Management Review has to be at planned intervals, the timing of which is left to the discretion of the organization (the standard does not specify exactly how long the interval should be).
Management Review has a defined set of inputs, including:
- Status of actions from previous reviews
- Changes in external and internal issues
- Information on the performance of the QMS. This includes trends in:
- Customer satisfaction and interested parties
- How completely objectives are being met
- Process and product conformity, including measurement result trends
- Nonconformity and Corrective Actions
- Audit results
- On-time delivery
- Adequacy of resources
- Assessment of progress in affecting risk and opportunities
- Opportunities for improvement
Management Review also has required outputs,including:
- Opportunities for improvement
- Needs for changes in the QMS
- Resource needs
- Risks identified (Unique to AS9100)
- Documented information showing results of Management Review meetings
Objective
- Get the people with the resources in front of the data so that they can make a decision and allocate those resources
How do I do it?
- Gather the required inputs listed above
- Identify which processes provide these inputs
- Review what documented information and KPIs have already been established for these items
- Set a schedule for the Management Review meetings
- Review the documented information and KPIs with the intention of generating the outputs required by the standard
- Rank the inputs and decide on priorities for action
- Establish actions into the system and follow a PDCA process
Tools and techniques to achieve it
- Brainstorming
- Critical thinking
- Priority analysis
- SIPOC or Turtle methodology looking at Management Review as a process, see example in figure 9.2
Figure 9.2 - Example Management Review Turtle Diagram
Documents you can use to prove it
- Management Review meeting minutes
Questions to ensure you know it
- Can we align all of the inputs with existing documented information?
- How often do we meet to go over the required information?
- Can we combine this meeting with another meeting to ensure we get the people in the room that we need to generate activity and interest?
- What are the last five actions that came out of Management Review?
- Are the actions being driven by the data or an agenda?

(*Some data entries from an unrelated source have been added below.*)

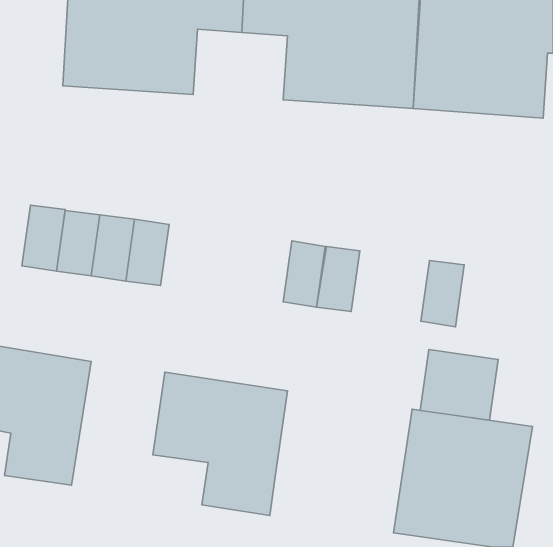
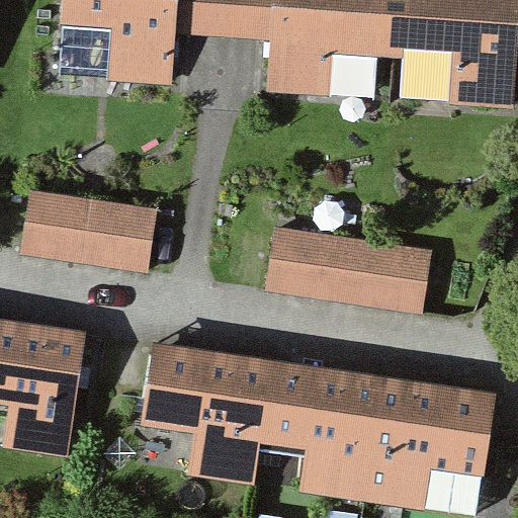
building: [420,350,498,420] -> [328,234,401,299]
building: none -> [257,364,384,497]

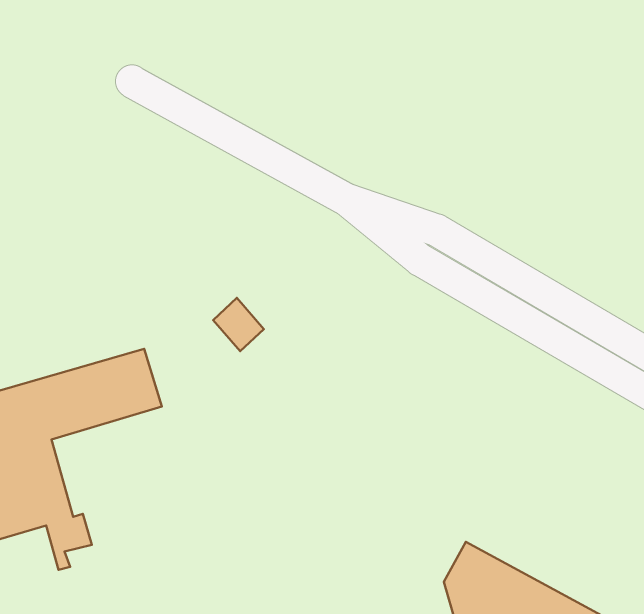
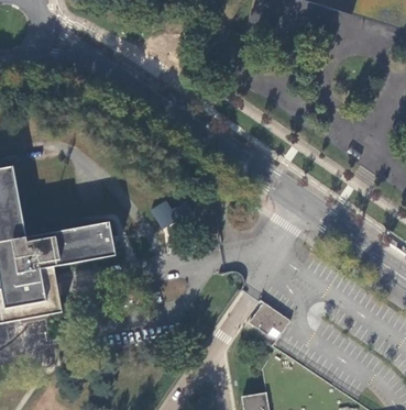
building: none -> [249,299,289,340]

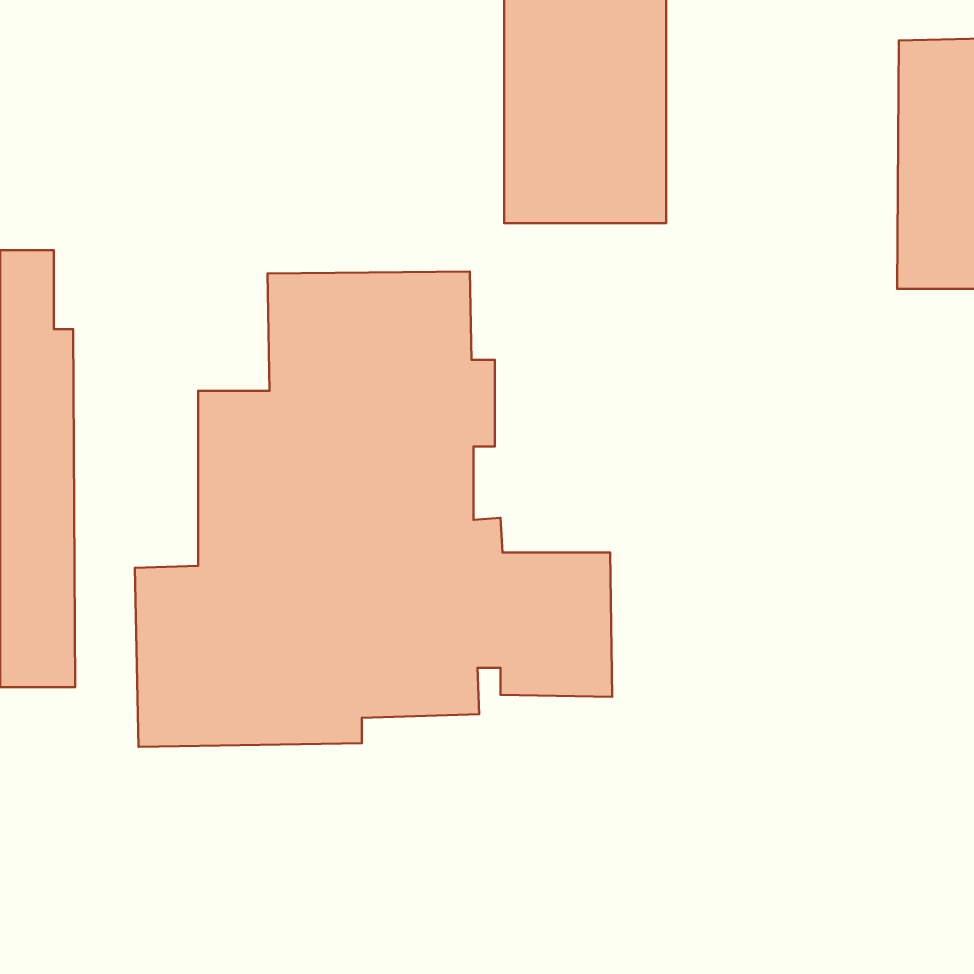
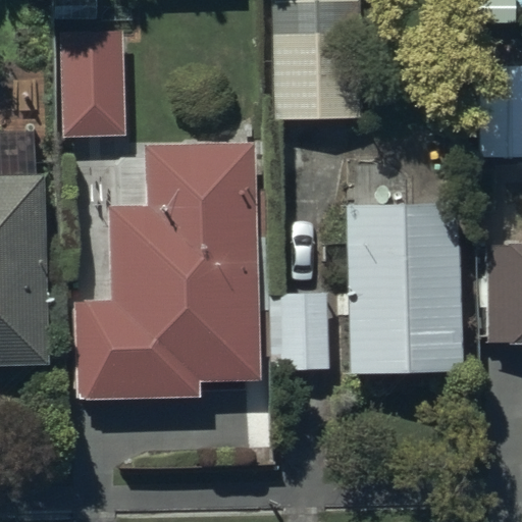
building: none -> [61,29,125,136]
building: none -> [346,206,459,373]

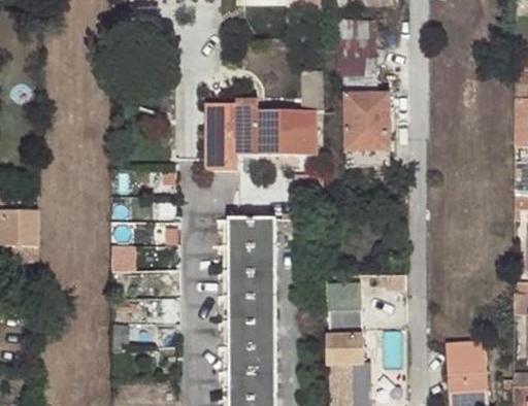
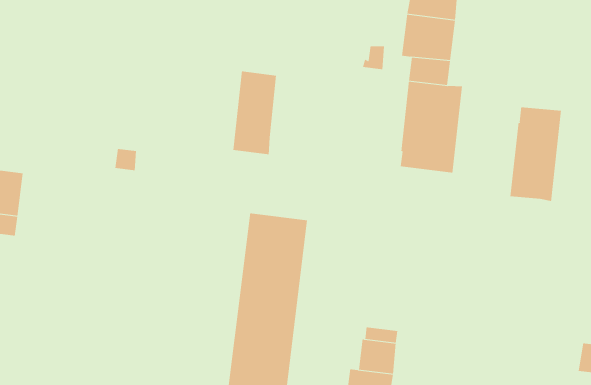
building: [235,97,317,154] -> none
building: none -> [510,107,562,202]

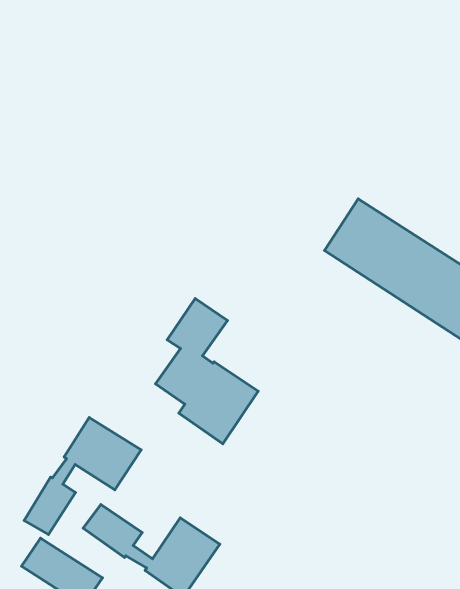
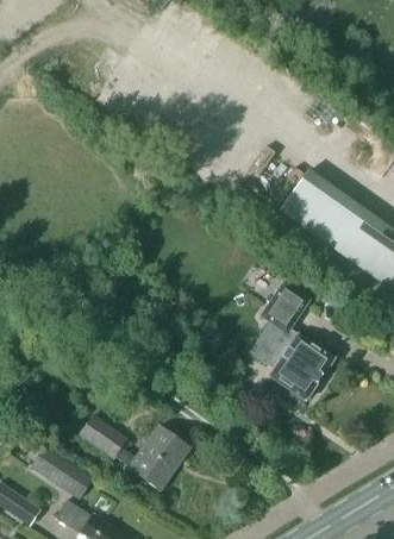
building: [155,299,258,444] -> [251,284,334,402]
building: [24,417,141,534] -> none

- Are the actions value added and driving us toward a competitive advantage?
How can you fail at it?
- You don’t fulfill all the inputs and outputs
- Top management is not engaged
- The team does not understand what the data says
- The action items do not match the data and are non-value adds
Wrapping up Section 9 of the Standard
As you consider this section, understand that the standard is not looking for reactive performance evaluation and reactive review by management. Too many organizations in the past have only taken reactive positions even regarding these important reviews. The idea is to become proactive and encourage the use of concepts such as using leading measures to inform lagging measures. In addition,Management Reviews should include information on the performance and effectiveness of the Quality Management System, including trends in several areas. Waiting to take action after a trend has been going in the wrong direction for a year is not what the standard intended.